What you need to do.
- A) Print the passage on the aggravated damages claim below exactly, starting with "The plaintiffs sued" and going on through "her husband's injuries.".
- B) According to the passage on the aggravated damages claim below, what were the plaintiffs seeking when they sued RBC?

Text shown.

* * *

The factual situation that entitles the plaintiffs to assert a claim against RBC is the existence of a policy of insurance issued by RBC, the plaintiffs’ entitlement to claim accident benefits under this policy, RBC's handling of the claims and decision to deny the benefits.
The plaintiffs sued RBC seeking payment of the benefits refused. The proposed amendment to claim aggravated damages relies on the same factual situation. The fact that aggravated damages will focus more on RBC's handling of the claims and the basis for the denial does not mean that the claim for aggravated damages should be treated as a new cause of action.
[16] The appellant insists that Master McAfee concluded that the proposed amendments constitute a new cause of action on the basis that new material facts would need to be pleaded relating to the injuries suffered by the plaintiff's husband and the financial and other losses that the plaintiff would assert that she experienced resulting from her husband's injuries.

* * *

Data extract.
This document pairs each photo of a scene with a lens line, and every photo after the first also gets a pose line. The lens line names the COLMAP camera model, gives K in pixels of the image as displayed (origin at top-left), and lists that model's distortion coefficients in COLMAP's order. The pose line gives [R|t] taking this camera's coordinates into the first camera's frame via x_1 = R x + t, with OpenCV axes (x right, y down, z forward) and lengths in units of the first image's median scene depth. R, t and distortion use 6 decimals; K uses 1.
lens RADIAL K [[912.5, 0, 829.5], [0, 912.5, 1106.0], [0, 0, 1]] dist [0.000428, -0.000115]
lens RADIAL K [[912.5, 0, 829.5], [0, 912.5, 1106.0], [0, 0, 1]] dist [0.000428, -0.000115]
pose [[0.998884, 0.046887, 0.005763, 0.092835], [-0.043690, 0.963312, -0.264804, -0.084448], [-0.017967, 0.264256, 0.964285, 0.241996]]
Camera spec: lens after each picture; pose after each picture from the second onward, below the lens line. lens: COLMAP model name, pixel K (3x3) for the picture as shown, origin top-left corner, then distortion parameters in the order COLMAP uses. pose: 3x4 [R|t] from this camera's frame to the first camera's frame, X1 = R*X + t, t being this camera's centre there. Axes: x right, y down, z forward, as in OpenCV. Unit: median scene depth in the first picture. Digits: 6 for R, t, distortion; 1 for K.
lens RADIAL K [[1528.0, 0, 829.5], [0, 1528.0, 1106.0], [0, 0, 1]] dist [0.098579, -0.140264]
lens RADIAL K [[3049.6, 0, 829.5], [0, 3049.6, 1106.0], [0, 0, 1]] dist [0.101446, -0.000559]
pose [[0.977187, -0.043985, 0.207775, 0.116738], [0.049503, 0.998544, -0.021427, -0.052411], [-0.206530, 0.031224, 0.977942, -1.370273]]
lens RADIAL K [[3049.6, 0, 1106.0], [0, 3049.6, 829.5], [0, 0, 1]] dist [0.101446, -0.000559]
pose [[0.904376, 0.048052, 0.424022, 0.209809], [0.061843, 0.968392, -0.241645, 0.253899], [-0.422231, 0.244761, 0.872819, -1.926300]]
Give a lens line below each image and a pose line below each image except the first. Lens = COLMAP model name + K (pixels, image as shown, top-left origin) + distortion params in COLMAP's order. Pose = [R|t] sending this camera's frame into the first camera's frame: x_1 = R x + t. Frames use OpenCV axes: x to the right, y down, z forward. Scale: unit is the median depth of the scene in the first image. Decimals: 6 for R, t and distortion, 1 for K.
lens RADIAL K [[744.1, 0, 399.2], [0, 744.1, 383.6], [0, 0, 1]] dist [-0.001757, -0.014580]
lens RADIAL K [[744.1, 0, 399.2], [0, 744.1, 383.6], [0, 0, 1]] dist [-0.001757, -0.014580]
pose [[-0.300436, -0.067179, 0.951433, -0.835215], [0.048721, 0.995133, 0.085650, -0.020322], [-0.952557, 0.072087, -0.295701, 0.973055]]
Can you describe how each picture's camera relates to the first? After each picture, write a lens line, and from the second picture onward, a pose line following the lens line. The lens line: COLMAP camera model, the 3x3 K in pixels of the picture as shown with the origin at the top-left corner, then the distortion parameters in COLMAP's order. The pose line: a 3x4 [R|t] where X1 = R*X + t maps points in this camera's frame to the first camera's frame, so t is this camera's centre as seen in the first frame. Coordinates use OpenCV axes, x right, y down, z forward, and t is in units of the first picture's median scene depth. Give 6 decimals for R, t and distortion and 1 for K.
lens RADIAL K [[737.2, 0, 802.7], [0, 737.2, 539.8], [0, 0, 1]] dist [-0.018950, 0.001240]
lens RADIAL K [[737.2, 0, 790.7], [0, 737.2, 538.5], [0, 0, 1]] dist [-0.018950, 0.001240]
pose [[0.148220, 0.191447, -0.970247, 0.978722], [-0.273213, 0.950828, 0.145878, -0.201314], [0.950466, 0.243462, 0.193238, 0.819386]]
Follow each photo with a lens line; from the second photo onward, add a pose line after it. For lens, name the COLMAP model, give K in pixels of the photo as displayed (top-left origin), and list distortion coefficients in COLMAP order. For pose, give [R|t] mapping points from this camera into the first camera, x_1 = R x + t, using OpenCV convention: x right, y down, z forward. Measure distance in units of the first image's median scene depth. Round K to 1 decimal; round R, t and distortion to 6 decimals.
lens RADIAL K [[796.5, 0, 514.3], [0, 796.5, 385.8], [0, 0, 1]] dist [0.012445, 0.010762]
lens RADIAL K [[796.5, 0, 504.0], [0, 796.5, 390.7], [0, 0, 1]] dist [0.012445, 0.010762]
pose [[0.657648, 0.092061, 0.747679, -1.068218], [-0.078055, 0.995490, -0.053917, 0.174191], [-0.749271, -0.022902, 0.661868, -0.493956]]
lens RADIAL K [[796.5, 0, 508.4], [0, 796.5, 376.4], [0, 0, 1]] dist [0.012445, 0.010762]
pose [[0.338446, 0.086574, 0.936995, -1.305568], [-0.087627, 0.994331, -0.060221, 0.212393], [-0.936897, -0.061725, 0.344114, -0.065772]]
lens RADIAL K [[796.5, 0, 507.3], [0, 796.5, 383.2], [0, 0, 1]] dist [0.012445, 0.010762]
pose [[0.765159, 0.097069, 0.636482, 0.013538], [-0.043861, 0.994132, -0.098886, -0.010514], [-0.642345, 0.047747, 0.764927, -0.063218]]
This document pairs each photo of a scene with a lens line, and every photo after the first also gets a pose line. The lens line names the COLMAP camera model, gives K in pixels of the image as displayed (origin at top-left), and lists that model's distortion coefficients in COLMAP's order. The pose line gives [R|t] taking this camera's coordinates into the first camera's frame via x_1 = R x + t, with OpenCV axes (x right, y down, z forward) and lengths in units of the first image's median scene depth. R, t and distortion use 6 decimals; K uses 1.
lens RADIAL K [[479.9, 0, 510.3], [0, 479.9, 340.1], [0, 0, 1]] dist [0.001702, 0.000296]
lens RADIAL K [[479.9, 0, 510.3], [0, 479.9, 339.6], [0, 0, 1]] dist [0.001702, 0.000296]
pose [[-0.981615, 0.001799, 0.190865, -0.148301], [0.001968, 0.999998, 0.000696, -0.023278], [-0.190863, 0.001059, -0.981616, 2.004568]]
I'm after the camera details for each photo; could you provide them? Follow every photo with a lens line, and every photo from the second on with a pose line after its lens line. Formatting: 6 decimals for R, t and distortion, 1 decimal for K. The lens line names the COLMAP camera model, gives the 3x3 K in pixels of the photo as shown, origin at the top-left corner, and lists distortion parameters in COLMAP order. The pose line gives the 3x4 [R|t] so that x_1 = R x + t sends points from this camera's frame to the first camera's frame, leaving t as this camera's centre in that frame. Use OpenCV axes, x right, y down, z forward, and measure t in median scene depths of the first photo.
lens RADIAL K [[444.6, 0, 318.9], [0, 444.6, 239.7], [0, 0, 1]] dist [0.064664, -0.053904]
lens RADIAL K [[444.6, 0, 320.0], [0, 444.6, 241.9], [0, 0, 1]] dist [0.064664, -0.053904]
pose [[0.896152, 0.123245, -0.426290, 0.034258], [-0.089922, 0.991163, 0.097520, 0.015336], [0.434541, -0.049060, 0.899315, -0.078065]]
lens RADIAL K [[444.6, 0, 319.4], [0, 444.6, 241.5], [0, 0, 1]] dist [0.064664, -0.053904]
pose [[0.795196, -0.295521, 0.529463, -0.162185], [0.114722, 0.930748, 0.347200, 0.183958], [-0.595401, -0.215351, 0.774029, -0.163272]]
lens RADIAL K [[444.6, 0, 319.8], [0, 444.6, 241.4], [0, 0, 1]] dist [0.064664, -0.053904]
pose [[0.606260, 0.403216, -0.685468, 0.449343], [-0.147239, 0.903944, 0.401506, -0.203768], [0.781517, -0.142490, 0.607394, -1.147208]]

* * *

Outputs for the tasks.
- A)
The plaintiffs sued RBC seeking payment of the benefits refused. The proposed amendment to claim aggravated damages relies on the same factual situation. The fact that aggravated damages will focus more on RBC's handling of the claims and the basis for the denial does not mean that the claim for aggravated damages should be treated as a new cause of action.
[16] The appellant insists that Master McAfee concluded that the proposed amendments constitute a new cause of action on the basis that new material facts would need to be pleaded relating to the injuries suffered by the plaintiff's husband and the financial and other losses that the plaintiff would assert that she experienced resulting from her husband's injuries.

- B) Payment of the benefits refused.